When the stock began to trade, everybody pulled out phones to grab pictures of the event. I was glad I had brought my SLR.
With trading established and orders flowing, we left the floor, and walked two blocks to the Charging Bull in its “temporary” location. I’ve been to the bull several times, of course, but it had special resonance when I worked for company whose stock was now a registered stock trading on an exchange.
The group went to lunch nearby, and swapped stories of the early days at Aerohive. Adam Conway talked about the early days in Changming Liu’s garage and his relationship with Changming’s dog. Yong Kang told us about his first week at the company. Changming was on vacation, so one of Yong’s most important first-week tasks was to take out the garbage.

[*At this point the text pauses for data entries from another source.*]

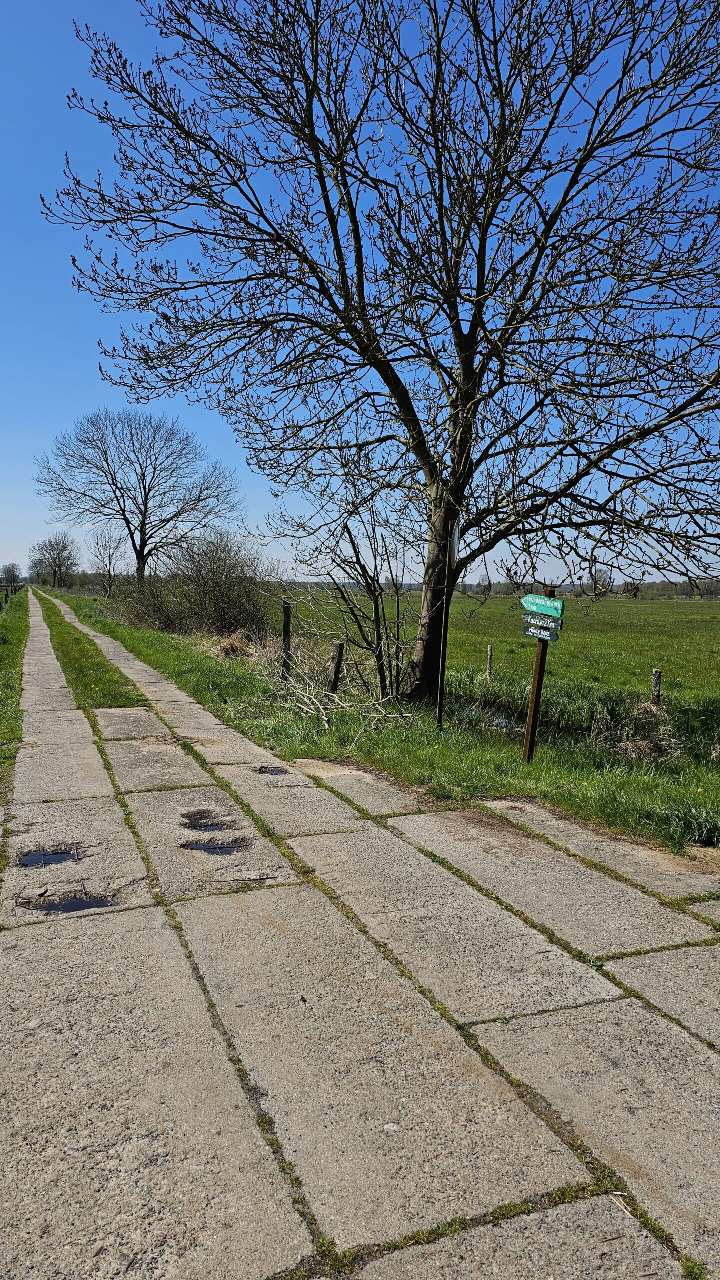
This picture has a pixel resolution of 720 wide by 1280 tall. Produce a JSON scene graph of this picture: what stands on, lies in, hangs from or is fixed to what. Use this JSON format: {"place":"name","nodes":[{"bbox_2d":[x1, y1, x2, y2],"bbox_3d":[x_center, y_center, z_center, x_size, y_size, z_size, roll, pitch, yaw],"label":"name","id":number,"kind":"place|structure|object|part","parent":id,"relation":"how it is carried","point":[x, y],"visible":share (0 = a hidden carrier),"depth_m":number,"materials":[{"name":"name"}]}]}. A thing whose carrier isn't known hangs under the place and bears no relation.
{"place":"outdoors","nodes":[
{"label":"outdoors","id":0,"kind":"place"},
{"bbox_2d":[0,588,29,799],"label":"grass verge","id":1,"kind":"structure","parent":0,"point":[8,665],"materials":[{"name":"green plant"}]},
{"bbox_2d":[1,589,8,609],"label":"fence post","id":2,"kind":"object","parent":1,"relation":"on","point":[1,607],"visible":0.99,"depth_m":38.78,"materials":[{"name":"brown wood"}]},
{"bbox_2d":[0,562,21,587],"label":"distant tree","id":3,"kind":"object","parent":1,"relation":"on","point":[10,570],"visible":0.98,"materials":[{"name":"green plant"}]},
{"bbox_2d":[0,582,21,608],"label":"fence","id":4,"kind":"object","parent":1,"relation":"on","point":[5,600],"visible":0.85,"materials":[{"name":"brown wood"}]},
{"bbox_2d":[0,0,719,575],"label":"sky","id":5,"kind":"structure","parent":0,"point":[401,575],"materials":[{"name":"blue"}]},
{"bbox_2d":[0,589,719,1277],"label":"paved path","id":6,"kind":"structure","parent":0,"point":[156,920],"materials":[{"name":"grey concrete"}]},
{"bbox_2d":[18,848,79,866],"label":"puddle","id":7,"kind":"object","parent":6,"relation":"in","point":[28,859],"visible":0.76,"materials":[{"name":"black liquid"}]},
{"bbox_2d":[26,893,117,913],"label":"puddle","id":8,"kind":"object","parent":6,"relation":"in","point":[67,908],"visible":0.74,"materials":[{"name":"black liquid"}]},
{"bbox_2d":[38,591,145,710],"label":"grass strip","id":9,"kind":"object","parent":6,"relation":"on","point":[117,697],"visible":0.62,"depth_m":14.69,"materials":[{"name":"green plant"}]},
{"bbox_2d":[180,810,230,830],"label":"puddle","id":10,"kind":"object","parent":6,"relation":"in","point":[207,825],"visible":0.85,"materials":[{"name":"liquid"}]},
{"bbox_2d":[182,838,250,854],"label":"puddle","id":11,"kind":"object","parent":6,"relation":"in","point":[204,848],"visible":0.79,"materials":[{"name":"black liquid"}]},
{"bbox_2d":[256,765,289,775],"label":"puddle","id":12,"kind":"object","parent":6,"relation":"in","point":[273,771],"visible":0.85,"materials":[{"name":"black liquid"}]},
{"bbox_2d":[61,584,719,861],"label":"grass verge","id":13,"kind":"structure","parent":0,"point":[163,653],"materials":[{"name":"green plant"}]},
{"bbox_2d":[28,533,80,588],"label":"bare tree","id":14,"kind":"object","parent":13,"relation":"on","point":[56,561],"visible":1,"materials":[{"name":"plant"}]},
{"bbox_2d":[86,527,126,595],"label":"small tree","id":15,"kind":"object","parent":13,"relation":"on","point":[106,547],"visible":0.99,"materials":[{"name":"plant"}]},
{"bbox_2d":[33,407,243,587],"label":"bare tree","id":16,"kind":"object","parent":13,"relation":"on","point":[145,515],"visible":1,"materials":[{"name":"plant"}]},
{"bbox_2d":[105,530,276,640],"bbox_3d":[-4.941,-1.503,23.822,4.217,3.339,9.022,-1,5,-23],"label":"shrub","id":17,"kind":"object","parent":13,"relation":"on","point":[227,602],"visible":0.86,"depth_m":21.84,"materials":[{"name":"plant"}]},
{"bbox_2d":[207,629,271,663],"bbox_3d":[-2.521,0.139,16.743,1.631,0.673,2.194,-1,5,-23],"label":"dry grass clump","id":18,"kind":"object","parent":13,"relation":"on","point":[239,646],"visible":0.54,"depth_m":16.57,"materials":[{"name":"plant"}]},
{"bbox_2d":[281,601,291,680],"bbox_3d":[-1.114,0.161,12.299,0.152,1.460,0.143,-1,5,-23],"label":"wooden post","id":19,"kind":"object","parent":13,"relation":"on","point":[287,633],"visible":0.89,"depth_m":12.23,"materials":[{"name":"brown wood"}]},
{"bbox_2d":[251,644,413,732],"bbox_3d":[-0.467,0.565,10.070,1.915,0.871,2.921,-1,5,-23],"label":"fallen branch","id":20,"kind":"object","parent":13,"relation":"on","point":[307,695],"visible":0.84,"depth_m":9.85,"materials":[{"name":"beige wood"}]},
{"bbox_2d":[327,640,344,695],"bbox_3d":[-0.312,0.531,10.468,0.169,1.017,0.168,-1,5,-23],"label":"wooden post","id":21,"kind":"object","parent":13,"relation":"in","point":[337,665],"visible":0.88,"depth_m":10.40,"materials":[{"name":"brown wood"}]},
{"bbox_2d":[275,472,419,702],"bbox_3d":[-0.038,-0.692,11.067,2.306,3.294,2.561,-1,5,-23],"label":"bare shrub","id":22,"kind":"object","parent":13,"relation":"on","point":[357,561],"visible":0.96,"depth_m":10.91,"materials":[{"name":"plant"}]},
{"bbox_2d":[45,0,719,699],"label":"bare tree","id":23,"kind":"object","parent":13,"relation":"on","point":[479,278],"visible":0.99,"depth_m":8.85,"materials":[{"name":"plant"}]},
{"label":"trunk","id":24,"kind":"part","parent":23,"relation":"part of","materials":[{"name":"brown wood"}]},
{"bbox_2d":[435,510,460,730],"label":"sign post","id":25,"kind":"object","parent":13,"relation":"on","point":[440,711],"visible":0.95,"depth_m":8.79,"materials":[{"name":"grey metal"}]},
{"bbox_2d":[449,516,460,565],"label":"sign","id":26,"kind":"object","parent":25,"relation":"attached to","point":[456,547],"visible":0.68,"depth_m":8.57,"materials":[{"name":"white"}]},
{"bbox_2d":[485,644,493,681],"bbox_3d":[2.278,0.542,14.360,0.124,0.897,0.120,-1,5,-23],"label":"wooden post","id":27,"kind":"object","parent":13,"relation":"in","point":[490,656],"visible":0.97,"depth_m":14.32,"materials":[{"name":"brown wood"}]},
{"bbox_2d":[521,589,556,763],"bbox_3d":[1.546,0.424,7.068,0.139,1.683,0.158,-1,5,-23],"label":"wooden post","id":28,"kind":"object","parent":13,"relation":"on","point":[527,744],"visible":0.8,"depth_m":7.06,"materials":[{"name":"brown wood"}]},
{"bbox_2d":[522,622,558,640],"bbox_3d":[1.424,-0.067,6.435,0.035,0.145,0.374,-4,6,-44],"label":"direction sign","id":29,"kind":"object","parent":28,"relation":"attached to","point":[554,637],"visible":0.88,"depth_m":6.42,"materials":[{"name":"black wood"}]},
{"bbox_2d":[522,611,563,633],"bbox_3d":[1.445,-0.134,6.479,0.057,0.170,0.328,-1,5,-23],"label":"direction sign","id":30,"kind":"object","parent":28,"relation":"attached to","point":[556,626],"visible":0.89,"depth_m":6.46,"materials":[{"name":"grey wood"}]},
{"bbox_2d":[521,593,565,618],"bbox_3d":[1.502,-0.276,6.720,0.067,0.169,0.460,-1,5,-23],"label":"green sign","id":31,"kind":"object","parent":28,"relation":"attached to","point":[554,612],"visible":0.97,"depth_m":6.69,"materials":[{"name":"teal wood"}]},
{"bbox_2d":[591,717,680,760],"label":"dry grass clump","id":32,"kind":"object","parent":13,"relation":"on","point":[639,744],"visible":0.65,"depth_m":8.36,"materials":[{"name":"beige plant"}]},
{"bbox_2d":[650,667,662,707],"bbox_3d":[3.842,0.816,10.602,0.160,0.854,0.165,-1,5,-23],"label":"wooden post","id":33,"kind":"object","parent":13,"relation":"in","point":[657,674],"visible":0.8,"depth_m":10.54,"materials":[{"name":"brown wood"}]},
{"bbox_2d":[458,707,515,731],"label":"puddle","id":34,"kind":"structure","parent":0,"point":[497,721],"materials":[{"name":"liquid"}]},
{"bbox_2d":[273,588,719,711],"label":"meadow","id":35,"kind":"structure","parent":0,"point":[634,607],"materials":[{"name":"green plant"}]},
{"bbox_2d":[453,577,719,600],"label":"tree line","id":36,"kind":"object","parent":35,"relation":"on","point":[714,591],"visible":0.47,"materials":[{"name":"plant"}]},
{"bbox_2d":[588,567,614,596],"label":"distant tree","id":37,"kind":"object","parent":35,"relation":"on","point":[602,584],"visible":0.74,"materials":[{"name":"plant"}]}
]}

After lunch, we went back for the closing bell. Aerohive had won the honor of ringing the closing bell, and the exchange had put up a banner just for us. We took several photos out in front of the exchange, and in perhaps the best moment of the day, we drew a crowd of tourists. For a few brief moments, Aerohive was a tourist attraction in Lower Manhattan.
Back inside for the closing bell, we entered an ornate room, with a massive table. One of the many NYSE executives involved in taking our company public spoke to us, and talked about how his hobby of beekeeping seemed to fit with our theme.
For the closing bell, our executives took to the podium, while the rest of the group gathered right below it. We were all equipped with our own bells and foam bees, and when the closing bell rang, we let loose a volley at the executive team (quite a few of whom volleyed back quite energetically).
As we left the floor, several people asked us for foam bees, including this trader. After being given one, he asked for another one because he had two children. The following picture was my price for giving him a second!
As the closing bell died away, the Aerohive team left the floor to begin life with a newly broadened set of owners, and I left New York having crossed off an item on my bucket list that I didn’t even know was on my bucket list.